• _Text shown_:
--- START ---

Every application for development or appeal must be accompanied by the required fees as referenced in Schedule II of this chapter, payable to the Township of Little Falls.[1]
[1]
Editor's Note: Schedule II is included as an attachment to this chapter.
Every application for development or appeal must be accompanied by the required escrow deposit as referenced in Schedule II of this chapter.[1]
[1]
Editor's Note: Schedule II is included as an attachment to this chapter.
A. 
Escrow funds shall be used to pay professionals for services rendered to the Township or Planning Board for review of applications for development, review and preparation of documents, inspection of improvements or other purposes under the provisions of N.J.S.A. 40:55D-1 et seq. The application review and inspection charges shall be limited only to professional charges for review of applications, review and preparation of documents and inspections of developments under construction and review by outside consultants when an application is of a nature beyond the scope of expertise of the professionals normally utilized by the Board or municipality. The only cost that shall be added to any such charges shall be actual out-of-pocket expenses of such professionals or consultants, including normal and typical expenses incurred in processing applications and inspecting improvements. No applicant shall be charged for any municipal, clerical or administrative functions, overhead expenses, meeting room charges or any of the municipal costs and expenses except as provided for specifically by statute, nor shall a municipal professional add any such charge to the bill.

--- END ---

• _Page images and extracted text_:
--- START ---

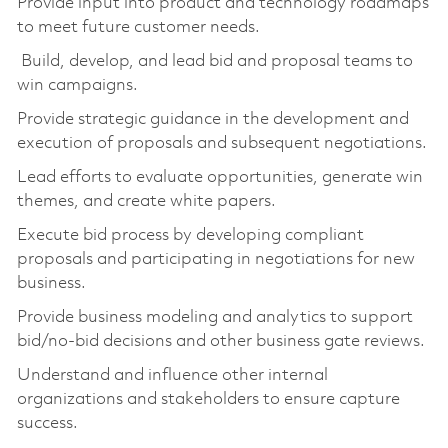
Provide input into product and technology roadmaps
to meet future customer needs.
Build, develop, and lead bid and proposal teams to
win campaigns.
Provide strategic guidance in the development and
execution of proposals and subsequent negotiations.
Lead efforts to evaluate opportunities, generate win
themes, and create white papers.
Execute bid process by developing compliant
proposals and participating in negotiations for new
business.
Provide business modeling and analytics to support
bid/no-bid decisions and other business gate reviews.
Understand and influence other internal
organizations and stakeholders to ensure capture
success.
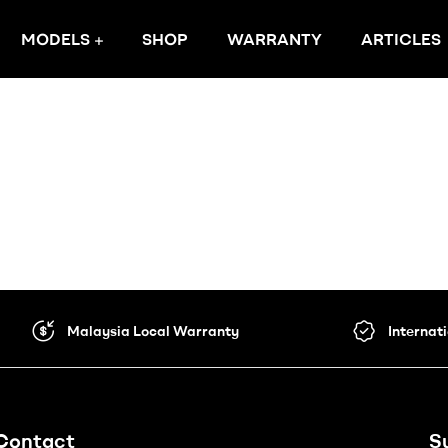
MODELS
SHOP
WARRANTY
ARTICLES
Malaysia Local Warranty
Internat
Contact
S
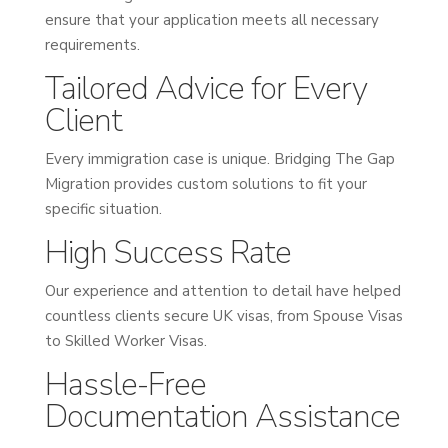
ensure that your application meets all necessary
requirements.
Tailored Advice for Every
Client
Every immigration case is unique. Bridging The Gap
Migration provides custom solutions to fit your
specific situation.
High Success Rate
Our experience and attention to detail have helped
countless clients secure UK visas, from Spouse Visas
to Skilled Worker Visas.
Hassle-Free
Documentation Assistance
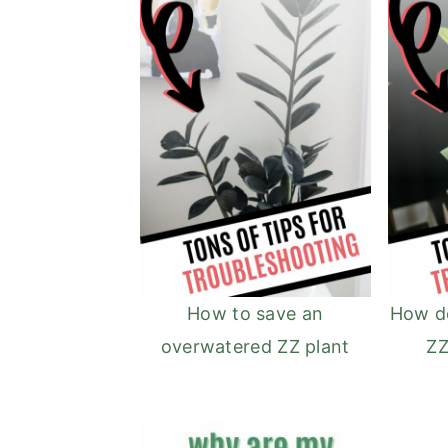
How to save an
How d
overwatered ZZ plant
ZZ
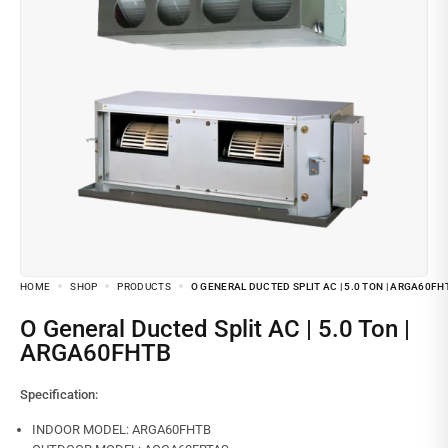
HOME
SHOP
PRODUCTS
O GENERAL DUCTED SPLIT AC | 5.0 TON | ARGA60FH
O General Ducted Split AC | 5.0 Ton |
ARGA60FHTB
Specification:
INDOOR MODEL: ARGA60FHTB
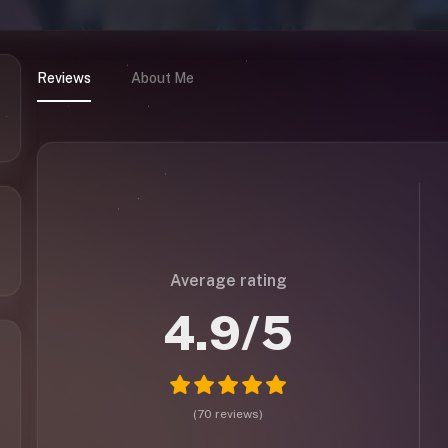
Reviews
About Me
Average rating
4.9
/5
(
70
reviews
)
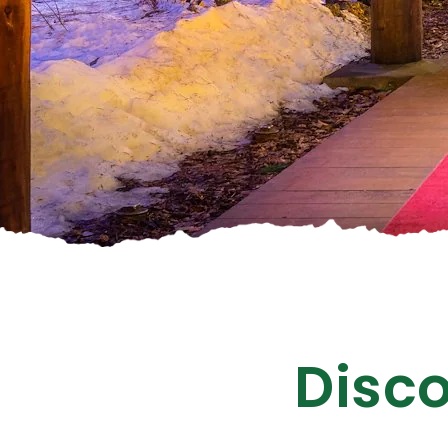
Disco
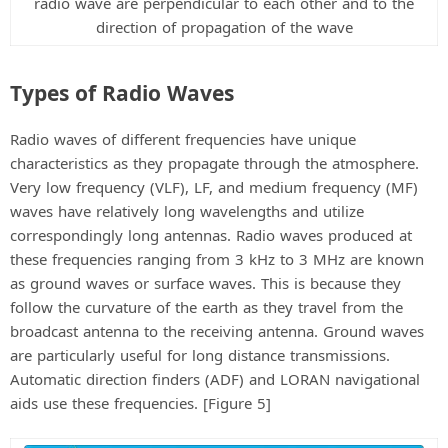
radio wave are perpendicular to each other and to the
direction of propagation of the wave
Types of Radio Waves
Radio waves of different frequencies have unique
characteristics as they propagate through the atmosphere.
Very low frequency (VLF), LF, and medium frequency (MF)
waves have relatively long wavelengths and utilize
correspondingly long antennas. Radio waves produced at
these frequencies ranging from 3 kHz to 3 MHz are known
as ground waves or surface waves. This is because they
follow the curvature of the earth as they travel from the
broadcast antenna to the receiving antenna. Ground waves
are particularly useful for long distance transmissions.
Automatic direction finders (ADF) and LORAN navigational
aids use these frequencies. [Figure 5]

--- END ---

Please list the services for which the Little Falls ordinance says escrow funds pay professionals.

- Review of applications for development
- Review and preparation of documents
- Inspection of improvements
- Other purposes under the provisions of N.J.S.A. 40:55D-1 et seq.